Lucia Akard on ‘Finding rape in the archives: methodologies for hearing survivor voices from the past’

Lucia Akard on her talk ‘Finding rape in the archives: methodologies for hearing survivor voices from the past’ at the CGIS Discussion Group on 7 November 2018.

 

One of the primary aims of my research on rape in later medieval France is to open up the space to hear victim/survivor voices from the past. I believe it is a moral imperative, and essential to any feminist approach to the topic. It’s also just really, really interesting. Upsetting, definitely. But attempting to gain access to marginalized voices from the past leads one down a methodologically and theoretically complex winding road. My topic of study may at times be bleak, but it is never uninterested, and I rarely feel uninspired. 

Such was the tenor of the conversation generated by the CGIS reading group I lead. Though there were only a few participants, we were all engaged with the topic and eager to discuss new theories of approaching the sources. 

I assigned two readings for the group, a chapter from Kathryn Gravdal’s Ravishing Maidens: Writing Rape in Medieval French Literature and the Law and the introduction to Suzanne M. Edwards’s The Afterlives of Rape in Medieval English Literature. Through these two texts, both of which approach medieval sources on rape in theoretically interesting ways (Gravdal analyzes literary sources and then compares them to court records and Edwards determines discourses of survival, i.e., how medieval possibly understood their survival, from a variety of english sources), the discussion group generated new ways of thinking about consent. 

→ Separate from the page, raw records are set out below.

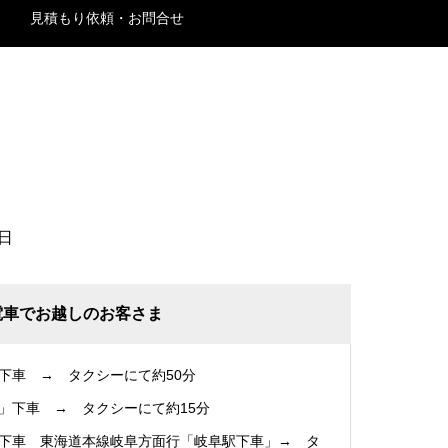
見積もり依頼・お問合せ
日
電車でお越しのお客さま
下車 → タクシーにて約50分
」下車 → タクシーにて約15分
下車 東海道本線岐阜方面行「岐阜駅下車」→ タ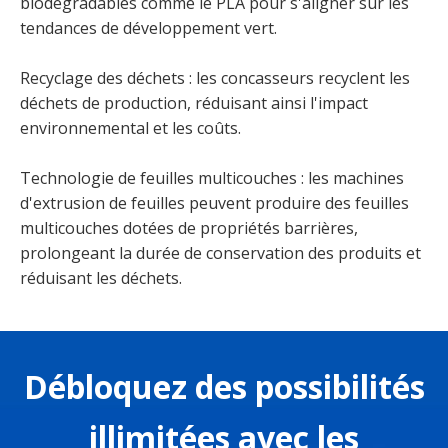
biodégradables comme le PLA pour s'aligner sur les
tendances de développement vert.
Recyclage des déchets : les concasseurs recyclent les
déchets de production, réduisant ainsi l'impact
environnemental et les coûts.
Technologie de feuilles multicouches : les machines
d'extrusion de feuilles peuvent produire des feuilles
multicouches dotées de propriétés barrières,
prolongeant la durée de conservation des produits et
réduisant les déchets.
Débloquez des possibilités
illimitées avec les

We determined that consent to sexual acts was at the heart of the issues, and that in order to understand anything about the experience of rape in any time period, we had to start with consent. We discussed the idea that the term “consent” itself is lacking, at least when applied to heterosex, as it implies that both parties have consented equally. But the agency that a man and a woman exert in sexual relations with one another is unequal, and thus their choices are as well. They may both consent, but the female party has much more to consider, and this was especially true in the Middle Ages. How would consenting to sex change her prospects of marriage and thus being provided for? Was she ready to have a child, and possibly die in childbirth? Was she prepared to lose her virginity, which was perhaps her largest tool for social bargaining? 

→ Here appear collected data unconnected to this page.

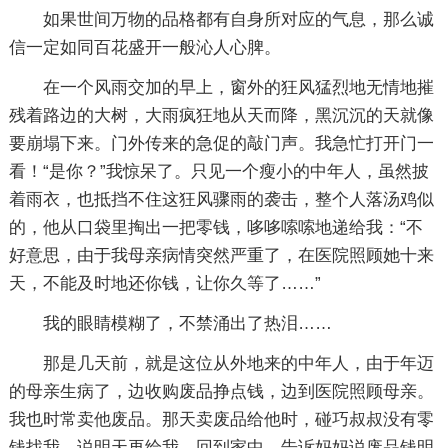
如果世间万物的品格都有自身所对应的气息，那么诚
信一定如同百花盛开一般沁人心脾。
在一个风雨交加的早上，窗外的狂风猛烈地无情地摧
残着路边的大树，大雨疯狂地从天而降，黑沉沉的天就像
要崩塌下来。门外传来的急促的敲门声。我急忙打开门一
看！“是你？”我惊呆了。只见一个瘦小的中年人，虽然披
着雨衣，也抵挡不住这狂风骤雨的袭击，整个人落汤鸡似
的，他从口袋里掏出一把零钱，哆哆嗦嗦地递给我：“不
好意思，由于我母亲病情突然严重了，在医院照顾她十来
天，不能及时地还你钱，让你久等了……”
我的眼睛模糊了，不禁涌出了热泪……
那是几天前，就是这位从外地来的中年人，由于年迈
的母亲生病了，边收购废品挣点钱，边到医院照顾母亲。
我也时常卖他废品。那天卖废品给他时，碰巧叔叔没有零
钱找我，说明天再给我。回到家中，告诉妈妈说废品钱明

Eventually, we got away from the historical and began thinking about the modern period. Is consent really the best way to teach healthy sex to undergraduates and younger students? Shouldn’t we be striving for enthusiastic and equal consent, rather than simply positioning consent as a hurdle to clear? And at what point does the modern woman achieve equal consent with a male partner? Is she free of the burdens that plagued the medieval woman looking to engage in sex? 

I left the discussion with more unanswered questions than I’d started with, but I gained just as many new avenues to approach answering them.